Le Premier ministre libanais Najib Mikati et le chef d’état major du pays du Cèdre, Joseph Aoun, sont à Paris pour une visite officielle. Un écran de fumée? Les efforts diplomatiques de la France pour dépasser l’impasse politique où se trouve le Liban ne progressent guère. Lors de leur tournée récente auprès des responsables politiques, les ambassadeurs des pays du Quintette (États-Unis, France, Arabie saoudite, Égypte, Qatar) n’ont pas enregistré de percées majeures pour sortir la présidentielle de l’impasse.
Basssam Abou Zeid, Ici Beyrouth
L’importance de cette tournée, dont la première phase s’est achevée jeudi, réside cependant dans les messages sans équivoque qu’elle a véhiculés. L’ambassadeur saoudien, Walid Boukhari, n’a pas pris part à la réunion avec le chef des Marada, Sleiman Frangié. Les raisons de son absence n’ont pas été communiquées par l’ambassade, mais il a été dit qu’elle était motivée par un problème de santé. Un motif couramment invoqué dans les milieux politiques, notamment par ceux qui veulent éviter une situation embarrassante ou, surtout, envoyer un message en s’abstenant de participer à une rencontre déterminée.
L’ambassadeur d’Arabie saoudite a pris part aux entretiens de mardi avec les députés de l’Entente nationale, du Renouveau, du Changement et du Tachnag, mais pas à celles de mercredi avec les chefs des Marada, Sleiman Frangié, et des Kataëb, Samy Gemayel. Il a ensuite pris part à la réunion de jeudi avec Gebran Bassil, le chef du Courant patriotique libre, ce qui suggère qu’il n’y a pas de rupture entre le Royaume et Bassil, mais pas à celle avec les députés du Hezbollah.
L’absence de M. Boukhari aux deux réunions avec Sleiman Frangié et les députés du Hezbollah constitue bel et bien un message politique. L’Arabie saoudite cherche de la sorte à signifier à Frangié qu’il ne répond pas aux critères que Riyad souhaite voir chez le futur président de la République. Concernant le Hezbollah, le message consiste à dire que la position saoudienne à l’égard de ce dernier n’a pas changé, en dépit du rapprochement saoudo-iranien.
Washington reste fâché avec le Hezbollah
En revanche, d’après ces mêmes sources, la présence de l’ambassadrice américaine, Lisa Johnson, à la réunion avec Frangié, témoigne de l’intérêt que les États-Unis portent au discours que le chef des Marada devait tenir devant les ambassadeurs du Quintette.
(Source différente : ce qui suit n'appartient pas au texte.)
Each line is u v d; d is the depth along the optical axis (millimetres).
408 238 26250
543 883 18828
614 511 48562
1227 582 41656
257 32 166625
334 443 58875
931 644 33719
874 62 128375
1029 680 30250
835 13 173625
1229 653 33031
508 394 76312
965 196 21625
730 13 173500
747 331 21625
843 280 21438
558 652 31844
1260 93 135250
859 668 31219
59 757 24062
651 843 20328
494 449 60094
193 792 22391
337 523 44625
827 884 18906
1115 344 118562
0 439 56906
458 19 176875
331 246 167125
Ces derniers lui ont posé une série de questions portant sur divers sujets d’intérêt, notamment sa relation avec le Hezbollah. M. Frangié a répondu avec sa franchise habituelle, affirmant son engagement à maintenir cette relation, ainsi qu’à soutenir ses armes et son rôle en tant que formation de « résistance ». Selon des sources informées, les propos de M. Frangié n’ont pas convaincu l’ambassadrice américaine, qui n’a cependant exprimé aucune réaction, se contentant de l’écouter.
Il était évident que l’ambassadrice américaine ne participerait pas à la réunion avec le bloc du Hezbollah, classé comme organisation terroriste par son pays. Cependant, elle a été informée que le Hezbollah ne faciliterait pas le processus électoral, en raison de son attachement à la candidature de Frangié, à laquelle il ne semble pas près de renoncer, même en cas de dialogue. De son côté, le président de la Chambre ne convoquera pas une séance électorale avant un consensus préalable sur le futur président. Cette décision réduirait la convocation à une séance à une pure formalité, consolidant, une fois de plus, un nouvel accord aux dépens des intérêts du peuple libanais.